Eighteen months after declining to act on the issue, Evanston's Human Services Committee Monday will again be asked to support a resolution urging the state legislature to enact legislation to pemit medical aid in dying.
The concept, often referred to as death with dignity, has been adopted in nine states and the District of Columbia. In the language of the resolution, it would permit a terminally ill, mentally capable adult with six months or less to live to request a prescription for medication from a physician that the patient could choose to take for a peaceful death.
Addressing the committee in August 2018 Fay Clayton, an Evanston resident who's a member of a national organization called Compassion & Choices that advocates for such statutes, said the laws already adopted in the other states have strict safeguards and that there have been no reports of abuses in the 21 years since Oregon became the first state to adopt such a law.
Clayton has been joined in supporting the measure by another local activist, Oliver Ruff. In a video interview last fall, Ruff said some African Americans are concerned that supporting the proposed law would go against their religious beliefs.
"We're not saying we're going to coerce you in any way to promote anything you're not comfortable with," Ruff said. "Every decision is a personal decision and we respect that, we honor that."
Alderman Peter Braithwaite, 2nd Ward, is sponsoring the resolution that will go before the committee Monday.
Last time around, Alderman Robin Rue Simmons, 5th Ward, said she couldn't support the idea and Alderman Cicely Fleming, 9th Ward, said she didn't believe the city should spend time having its legal staff review resolutions on issues that the city doesn't control.

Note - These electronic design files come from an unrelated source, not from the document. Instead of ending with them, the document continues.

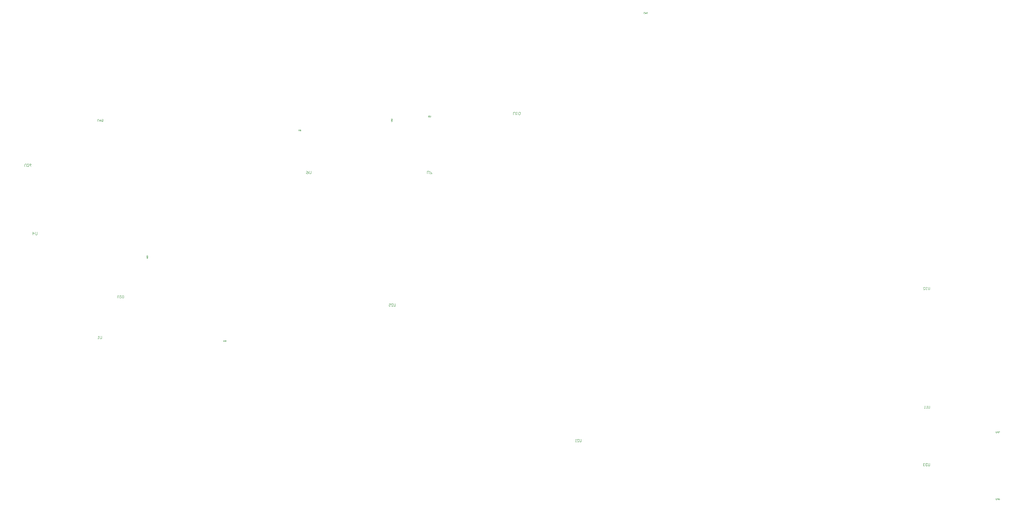
<source format=gm1>
G04*
G04 #@! TF.GenerationSoftware,Altium Limited,Altium Designer,22.6.1 (34)*
G04*
G04 Layer_Color=16711935*
%FSLAX23Y23*%
%MOIN*%
G70*
G04*
G04 #@! TF.SameCoordinates,48DA0B1C-91FB-4976-8A67-4949CEA53551*
G04*
G04*
G04 #@! TF.FilePolarity,Positive*
G04*
G01*
G75*
%ADD13C,0.004*%
%ADD22C,0.002*%
%ADD384C,0.002*%
D13*
X6395Y5256D02*
Y5282D01*
X6400Y5287D01*
X6411D01*
X6416Y5282D01*
Y5256D01*
X6426Y5287D02*
X6437D01*
X6432D01*
Y5256D01*
X6426Y5261D01*
X6453D02*
X6458Y5256D01*
X6468D01*
X6474Y5261D01*
Y5282D01*
X6468Y5287D01*
X6458D01*
X6453Y5282D01*
Y5261D01*
X1787Y2775D02*
Y2749D01*
X1781Y2744D01*
X1771D01*
X1766Y2749D01*
Y2775D01*
X1755Y2744D02*
X1745D01*
X1750D01*
Y2775D01*
X1755Y2770D01*
X1962Y3201D02*
Y3224D01*
X1966Y3229D01*
X1976D01*
X1980Y3224D01*
Y3201D01*
X2008Y3229D02*
X1989D01*
X2008Y3210D01*
Y3206D01*
X2003Y3201D01*
X1994D01*
X1989Y3206D01*
X2017D02*
X2021Y3201D01*
X2031D01*
X2035Y3206D01*
Y3224D01*
X2031Y3229D01*
X2021D01*
X2017Y3224D01*
Y3206D01*
X11055Y3323D02*
Y3300D01*
X11050Y3295D01*
X11041D01*
X11037Y3300D01*
Y3323D01*
X11027Y3318D02*
X11023Y3323D01*
X11014D01*
X11009Y3318D01*
Y3313D01*
X11014Y3309D01*
X11018D01*
X11014D01*
X11009Y3304D01*
Y3300D01*
X11014Y3295D01*
X11023D01*
X11027Y3300D01*
X10982Y3295D02*
X11000D01*
X10982Y3313D01*
Y3318D01*
X10986Y3323D01*
X10995D01*
X11000Y3318D01*
X11055Y1348D02*
Y1325D01*
X11050Y1320D01*
X11041D01*
X11037Y1325D01*
Y1348D01*
X11027Y1343D02*
X11023Y1348D01*
X11014D01*
X11009Y1343D01*
Y1338D01*
X11014Y1334D01*
X11018D01*
X11014D01*
X11009Y1329D01*
Y1325D01*
X11014Y1320D01*
X11023D01*
X11027Y1325D01*
X11000Y1343D02*
X10995Y1348D01*
X10986D01*
X10982Y1343D01*
Y1338D01*
X10986Y1334D01*
X10991D01*
X10986D01*
X10982Y1329D01*
Y1325D01*
X10986Y1320D01*
X10995D01*
X11000Y1325D01*
X11055Y1993D02*
Y1970D01*
X11050Y1965D01*
X11041D01*
X11037Y1970D01*
Y1993D01*
X11027Y1965D02*
X11018D01*
X11023D01*
Y1993D01*
X11027Y1988D01*
X11004Y1965D02*
X10995D01*
X11000D01*
Y1993D01*
X11004Y1988D01*
X7155Y1618D02*
Y1595D01*
X7150Y1590D01*
X7141D01*
X7137Y1595D01*
Y1618D01*
X7109Y1590D02*
X7127D01*
X7109Y1608D01*
Y1613D01*
X7114Y1618D01*
X7123D01*
X7127Y1613D01*
X7100Y1590D02*
X7091D01*
X7095D01*
Y1618D01*
X7100Y1613D01*
X1740Y5181D02*
Y5201D01*
X1744Y5205D01*
X1752D01*
X1756Y5201D01*
Y5181D01*
X1775Y5205D02*
Y5181D01*
X1764Y5193D01*
X1779D01*
X1803Y5181D02*
X1787D01*
Y5193D01*
X1795Y5189D01*
X1799D01*
X1803Y5193D01*
Y5201D01*
X1799Y5205D01*
X1791D01*
X1787Y5201D01*
X925Y4677D02*
Y4700D01*
X930Y4705D01*
X939D01*
X943Y4700D01*
Y4677D01*
X971Y4705D02*
X953D01*
X971Y4687D01*
Y4682D01*
X966Y4677D01*
X957D01*
X953Y4682D01*
X998Y4677D02*
X989Y4682D01*
X980Y4691D01*
Y4700D01*
X985Y4705D01*
X994D01*
X998Y4700D01*
Y4696D01*
X994Y4691D01*
X980D01*
X5075Y3138D02*
Y3115D01*
X5070Y3110D01*
X5061D01*
X5057Y3115D01*
Y3138D01*
X5029Y3110D02*
X5047D01*
X5029Y3128D01*
Y3133D01*
X5034Y3138D01*
X5043D01*
X5047Y3133D01*
X5002Y3138D02*
X5020D01*
Y3124D01*
X5011Y3128D01*
X5006D01*
X5002Y3124D01*
Y3115D01*
X5006Y3110D01*
X5015D01*
X5020Y3115D01*
X4130Y4626D02*
Y4600D01*
X4125Y4595D01*
X4114D01*
X4109Y4600D01*
Y4626D01*
X4078D02*
X4088Y4621D01*
X4099Y4611D01*
Y4600D01*
X4093Y4595D01*
X4083D01*
X4078Y4600D01*
Y4605D01*
X4083Y4611D01*
X4099D01*
X5430Y4594D02*
Y4620D01*
X5435Y4625D01*
X5446D01*
X5451Y4620D01*
Y4594D01*
X5461D02*
X5482D01*
Y4599D01*
X5461Y4620D01*
Y4625D01*
X1065Y3941D02*
Y3915D01*
X1060Y3910D01*
X1049D01*
X1044Y3915D01*
Y3941D01*
X1018Y3910D02*
Y3941D01*
X1034Y3926D01*
X1013D01*
D22*
X2302Y3678D02*
X2292D01*
X2290Y3676D01*
Y3672D01*
X2292Y3670D01*
X2302D01*
X2290Y3659D02*
Y3666D01*
X2298Y3659D01*
X2300D01*
X2302Y3660D01*
Y3664D01*
X2300Y3666D01*
X2290Y3649D02*
X2302D01*
X2296Y3655D01*
Y3647D01*
X5028Y5180D02*
X5038D01*
X5040Y5182D01*
Y5186D01*
X5038Y5188D01*
X5028D01*
X5030Y5192D02*
X5028Y5194D01*
Y5198D01*
X5030Y5200D01*
X5032D01*
X5034Y5198D01*
Y5196D01*
Y5198D01*
X5036Y5200D01*
X5038D01*
X5040Y5198D01*
Y5194D01*
X5038Y5192D01*
X5028Y5211D02*
X5030Y5208D01*
X5034Y5204D01*
X5038D01*
X5040Y5206D01*
Y5210D01*
X5038Y5211D01*
X5036D01*
X5034Y5210D01*
Y5204D01*
X3150Y2727D02*
Y2717D01*
X3152Y2715D01*
X3156D01*
X3158Y2717D01*
Y2727D01*
X3170Y2715D02*
X3162D01*
X3170Y2723D01*
Y2725D01*
X3168Y2727D01*
X3164D01*
X3162Y2725D01*
X3181Y2715D02*
X3174D01*
X3181Y2723D01*
Y2725D01*
X3180Y2727D01*
X3176D01*
X3174Y2725D01*
D384*
X3990Y5074D02*
Y5087D01*
X3993Y5090D01*
X3998D01*
X4000Y5087D01*
Y5074D01*
X4006Y5077D02*
X4008Y5074D01*
X4014D01*
X4016Y5077D01*
Y5080D01*
X4014Y5082D01*
X4016Y5085D01*
Y5087D01*
X4014Y5090D01*
X4008D01*
X4006Y5087D01*
Y5085D01*
X4008Y5082D01*
X4006Y5080D01*
Y5077D01*
X4008Y5082D02*
X4014D01*
X11795Y1706D02*
Y1693D01*
X11798Y1690D01*
X11803D01*
X11805Y1693D01*
Y1706D01*
X11819Y1690D02*
Y1706D01*
X11811Y1698D01*
X11821D01*
X11826Y1706D02*
X11837D01*
Y1703D01*
X11826Y1693D01*
Y1690D01*
X11795Y956D02*
Y943D01*
X11798Y940D01*
X11803D01*
X11805Y943D01*
Y956D01*
X11819Y940D02*
Y956D01*
X11811Y948D01*
X11821D01*
X11837Y956D02*
X11832Y953D01*
X11826Y948D01*
Y943D01*
X11829Y940D01*
X11834D01*
X11837Y943D01*
Y945D01*
X11834Y948D01*
X11826D01*
X5470Y5246D02*
Y5233D01*
X5467Y5230D01*
X5462D01*
X5460Y5233D01*
Y5246D01*
X5454Y5233D02*
X5452Y5230D01*
X5446D01*
X5444Y5233D01*
Y5243D01*
X5446Y5246D01*
X5452D01*
X5454Y5243D01*
Y5240D01*
X5452Y5238D01*
X5444D01*
X7895Y6389D02*
Y6402D01*
X7892Y6405D01*
X7887D01*
X7885Y6402D01*
Y6389D01*
X7871Y6405D02*
Y6389D01*
X7879Y6397D01*
X7869D01*
X7853Y6405D02*
X7864D01*
X7853Y6395D01*
Y6392D01*
X7856Y6389D01*
X7861D01*
X7864Y6392D01*
M02*

</source>
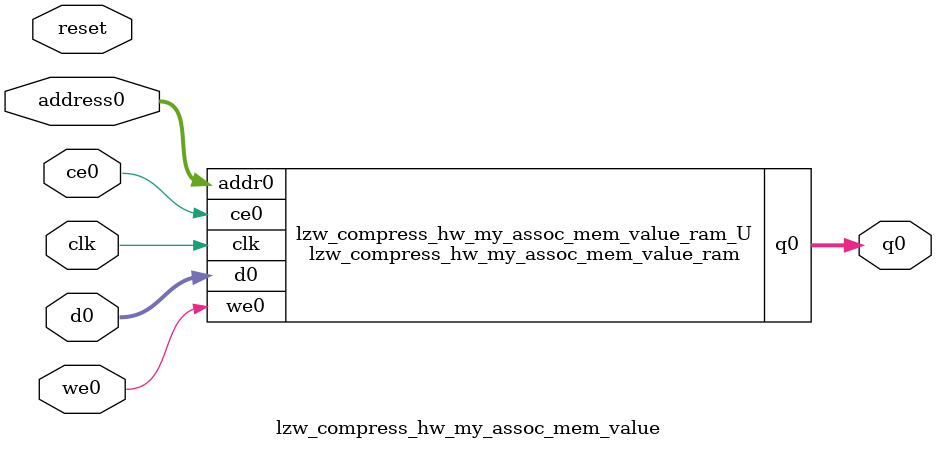
<source format=v>
`timescale 1 ns / 1 ps
module lzw_compress_hw_my_assoc_mem_value_ram (addr0, ce0, d0, we0, q0,  clk);

parameter DWIDTH = 12;
parameter AWIDTH = 6;
parameter MEM_SIZE = 64;

input[AWIDTH-1:0] addr0;
input ce0;
input[DWIDTH-1:0] d0;
input we0;
output reg[DWIDTH-1:0] q0;
input clk;

reg [DWIDTH-1:0] ram[0:MEM_SIZE-1];




always @(posedge clk)  
begin 
    if (ce0) begin
        if (we0) 
            ram[addr0] <= d0; 
        q0 <= ram[addr0];
    end
end


endmodule

`timescale 1 ns / 1 ps
module lzw_compress_hw_my_assoc_mem_value(
    reset,
    clk,
    address0,
    ce0,
    we0,
    d0,
    q0);

parameter DataWidth = 32'd12;
parameter AddressRange = 32'd64;
parameter AddressWidth = 32'd6;
input reset;
input clk;
input[AddressWidth - 1:0] address0;
input ce0;
input we0;
input[DataWidth - 1:0] d0;
output[DataWidth - 1:0] q0;



lzw_compress_hw_my_assoc_mem_value_ram lzw_compress_hw_my_assoc_mem_value_ram_U(
    .clk( clk ),
    .addr0( address0 ),
    .ce0( ce0 ),
    .we0( we0 ),
    .d0( d0 ),
    .q0( q0 ));

endmodule


</source>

Earlier this month Alderman Judy Fiske, 1st Ward, objecting to council consideration of a resolution calling for a treaty prohibiting nuclear weapons, asked for the Rules Committee to establish a policy about spending time debating matters outside the city's control, suggesting she may share Fleming's reservations about the death with dignity resolution.
During the last debate, only Alderman Eleanor Revelle, 7th Ward, said she supported the resolution. But she said it appeared that "a lot of education needs to be done" before the City Council might be ready to adopt it.
Braithwaite, Fiske, Fleming, Revelle and Rue Simmons are the five members of the Human Services Committee.